Pale Horse

His heart beats under my hand. Fast, too fast. This is not the heartbeat of life. It is the heartbeat of pain and agony. Of death’s rapid approach. Boom boom boom boom. The pace never slackens, it never slows. It only gets softer and softer and softer. Boom boom boom boom and then it is gone. And in that brief moment before I snatch my hand back from a now lifeless corpse I feel death. I am acquainted with him all too intimately. And once I have left the room the reality of it is distorted, toyed with. And there are days when I am sure that I will see my brother again laughing and talking. Then my mind remembers and brings me back to that moment. And I feel the icy fingers.

Or, perhaps the time the rope couldn’t seem to slow my fall. As I plunged down the cliff face I was certain beyond all reckoning that this was it. And for a moment fear gave way to a calm acceptance. Then the rope went taut and I bounced crashing down to the ground. First, there was the shooting pain in my ankle, the reminder of the reality of life. And then sheer elation from having been so close to the end only to be snapped back at the last moment. A brief glimpse into the eternal abyss. Air never felt so sweet.

Or there are the random moments, the times when it sneaks up on you unaware. The bicycle underneath me is behaving all too well. But there is something, a wobble a stray thought, and then the memory of too many times being knocked to the pavement. The feel of concrete tearing at my flesh. Those moments come back to life in my mind’s eye and confidence is shaken. And when I yell at the woman in the mini-van who rolls through the stop sign without stopping, it is not her I am yelling at but the grim visage of death upon her grill. Metal teeth awaiting to flay my flesh.

There are the times when I feel that something is missing. That grey uncertainty that swells from my gut that tells me that all is not right with the world. The sun is setting, touching the waters of the Pacific slowly being extinguished. And I know that life should be something more, that there is indeed something greater. And I long for it. Out of the grief something calls to me and I strain trying to understand. Can the world be a better place? Can I be a better person? Does one lead to the other? Somewhere there is a dim picture of greatness, of philosophers, statesmen, rebels, healers, artists, dreamers, doers. How much is reality and how much is fantasy?
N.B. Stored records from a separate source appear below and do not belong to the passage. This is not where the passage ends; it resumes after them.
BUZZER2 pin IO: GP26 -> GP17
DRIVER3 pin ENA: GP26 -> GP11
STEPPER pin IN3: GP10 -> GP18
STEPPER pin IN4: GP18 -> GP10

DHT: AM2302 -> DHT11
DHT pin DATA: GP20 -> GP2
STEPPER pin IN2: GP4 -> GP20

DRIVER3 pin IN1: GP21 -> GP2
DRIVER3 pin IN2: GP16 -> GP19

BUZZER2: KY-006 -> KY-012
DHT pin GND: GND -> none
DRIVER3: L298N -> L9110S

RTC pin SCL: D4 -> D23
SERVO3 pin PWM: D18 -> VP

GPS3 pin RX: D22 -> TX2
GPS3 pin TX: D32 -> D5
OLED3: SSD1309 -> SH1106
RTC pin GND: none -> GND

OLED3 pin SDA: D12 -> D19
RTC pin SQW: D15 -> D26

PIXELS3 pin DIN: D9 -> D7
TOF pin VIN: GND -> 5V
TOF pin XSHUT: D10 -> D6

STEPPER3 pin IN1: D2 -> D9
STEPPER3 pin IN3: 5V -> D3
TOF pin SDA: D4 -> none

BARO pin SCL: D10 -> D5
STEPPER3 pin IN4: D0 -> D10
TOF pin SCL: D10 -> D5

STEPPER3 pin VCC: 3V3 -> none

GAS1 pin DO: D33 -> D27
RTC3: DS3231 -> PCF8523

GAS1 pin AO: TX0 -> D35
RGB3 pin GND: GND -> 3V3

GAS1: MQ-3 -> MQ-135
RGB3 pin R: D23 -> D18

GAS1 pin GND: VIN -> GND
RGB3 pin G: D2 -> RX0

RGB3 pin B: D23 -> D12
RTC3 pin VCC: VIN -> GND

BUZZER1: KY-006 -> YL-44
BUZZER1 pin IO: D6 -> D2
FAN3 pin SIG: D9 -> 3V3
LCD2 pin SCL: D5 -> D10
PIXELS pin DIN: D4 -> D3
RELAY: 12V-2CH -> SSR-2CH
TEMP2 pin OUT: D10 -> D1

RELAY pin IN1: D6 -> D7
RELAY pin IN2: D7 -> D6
Fear is like that. It is in part reality and in part fantasy. There is a moment, a split moment when it is real. It ceases to be real when we fail to give it up, when we hold onto it beyond the moment. Falling from a cliff, I knew fear. Being hit by a car, a truck, a bus.... then I knew fear. Wading into the middle of a knife fight, I didn’t know fear. But I should have.

So, the question. Do you hold onto the anxiety or do you let it go and live? There is a moment when life is sweetest, when you look death in the eye and survive. And there was that moment... that moment when I was calm... plunging to my death and yet calm. I had given up the fear and accepted my mortality. And yet, why wait for that final moment to be calm. Why let life be shackled by a death that is yet to come.

No. I accept it now. Wherever and whenever it will come, it will come. And until that moment I am free from it. I cast off the chains of anxiety and am free to live. And I see that it is indeed a beautiful night. And I know those that are missing will always exist, as long as my heart beats.